Previous projects for collecting stats about VNs generally used engine-specific analysis tools. This project dumps every script to a common format, to make sure that there's as little difference as possible between the analysis process for different games/engines, and everything after getting the script into that common format is automated.

This project covers 31.5 million lexemes with an upper bound of 37.8MB entropy (1024^2, circa 40 million bytes; upper bound; LZMA2/7z).

VN Stats is a project to maintain objective, useful, up-to-date statistics on visual novel scripts, so that readers and learners can meaningfully talk about the length, difficulty, and complexity of different works.

While traditional media like books and cinema have obvious metrics for length (pages/words, runtime), visual novels "hide" this information by mixing content text with program logic.
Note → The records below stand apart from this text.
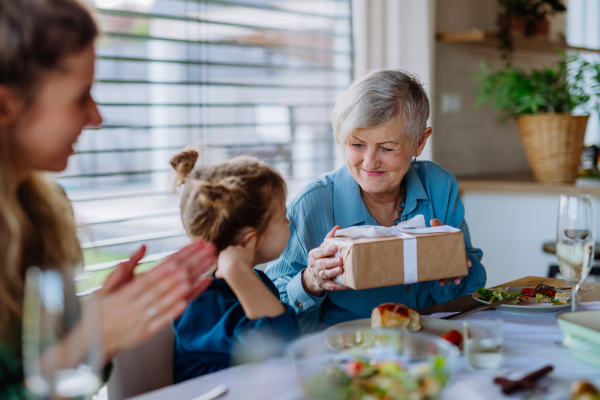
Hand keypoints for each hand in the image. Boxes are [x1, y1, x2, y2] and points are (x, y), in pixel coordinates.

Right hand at [94, 240, 216, 358]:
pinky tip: (188, 300)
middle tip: (204, 253)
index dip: (171, 260)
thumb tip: (142, 248)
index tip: (187, 249)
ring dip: (186, 287)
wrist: (89, 345)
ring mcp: (140, 320)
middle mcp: (133, 306)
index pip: (153, 273)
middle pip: (165, 283)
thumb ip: (124, 269)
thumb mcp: (103, 289)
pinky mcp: (145, 334)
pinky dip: (175, 311)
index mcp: (124, 293)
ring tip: (203, 272)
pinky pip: (162, 321)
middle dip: (187, 266)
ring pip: (166, 301)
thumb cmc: (98, 313)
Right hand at [215, 236, 257, 278]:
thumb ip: (220, 272)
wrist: (235, 270)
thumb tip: (218, 273)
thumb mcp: (221, 273)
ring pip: (241, 249)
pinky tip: (255, 236)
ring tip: (245, 262)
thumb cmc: (228, 272)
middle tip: (238, 265)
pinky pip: (251, 243)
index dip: (229, 261)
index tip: (231, 266)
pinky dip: (253, 240)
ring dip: (243, 254)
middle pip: (233, 251)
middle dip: (235, 257)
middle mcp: (230, 249)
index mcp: (223, 254)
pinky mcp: (248, 250)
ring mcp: (239, 248)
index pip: (226, 256)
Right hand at [302, 226, 347, 296]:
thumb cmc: (320, 258)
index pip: (320, 252)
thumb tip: (337, 227)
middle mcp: (315, 265)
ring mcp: (318, 276)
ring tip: (341, 270)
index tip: (335, 247)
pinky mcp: (323, 285)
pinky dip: (338, 286)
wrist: (312, 276)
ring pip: (325, 274)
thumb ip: (329, 238)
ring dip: (333, 272)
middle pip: (322, 264)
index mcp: (314, 255)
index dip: (327, 250)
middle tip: (340, 260)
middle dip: (331, 262)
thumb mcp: (322, 248)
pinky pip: (330, 286)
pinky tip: (346, 285)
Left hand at [430, 218, 471, 286]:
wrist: (433, 240)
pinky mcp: (442, 266)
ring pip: (452, 272)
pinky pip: (444, 273)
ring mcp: (448, 262)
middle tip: (457, 280)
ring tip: (443, 283)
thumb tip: (433, 221)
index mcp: (456, 248)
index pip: (463, 255)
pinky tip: (440, 282)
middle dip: (459, 274)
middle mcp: (454, 257)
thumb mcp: (441, 230)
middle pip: (459, 266)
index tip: (468, 264)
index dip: (466, 260)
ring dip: (449, 278)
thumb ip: (438, 225)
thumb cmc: (440, 236)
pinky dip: (443, 278)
Unlike gameplay-heavy video games, where an average playthrough's playtime is meaningful, visual novels have a lot of quirks that cause different consumption styles to have radically different playtimes, depending on what that particular visual novel does. Some people skip anything erotic, some people use guides, some people try every choice, etc.

Additionally, while you can meaningfully compare the difficulty of different video games, writing doesn't have an obvious metric for reading difficulty except in the most radical cases. A normal person can't tell you how hard a particular story is with any kind of certainty, novel or visual novel or what. This is compounded by second-language learners having completely different standards for what quirks make reading something difficult than native readers.

Visual novels are interesting because they're a culturally meaningful but non-obvious source of corpus linguistics material. Normally, mainstream culture only accepts certain perverse story themes in the context of high literature, which directly affects the language with which they're presented. Visual novels are seen as a niche thing by default, and have less of a stigma against presenting certain themes in certain ways. This makes the writing less colored by societal norms.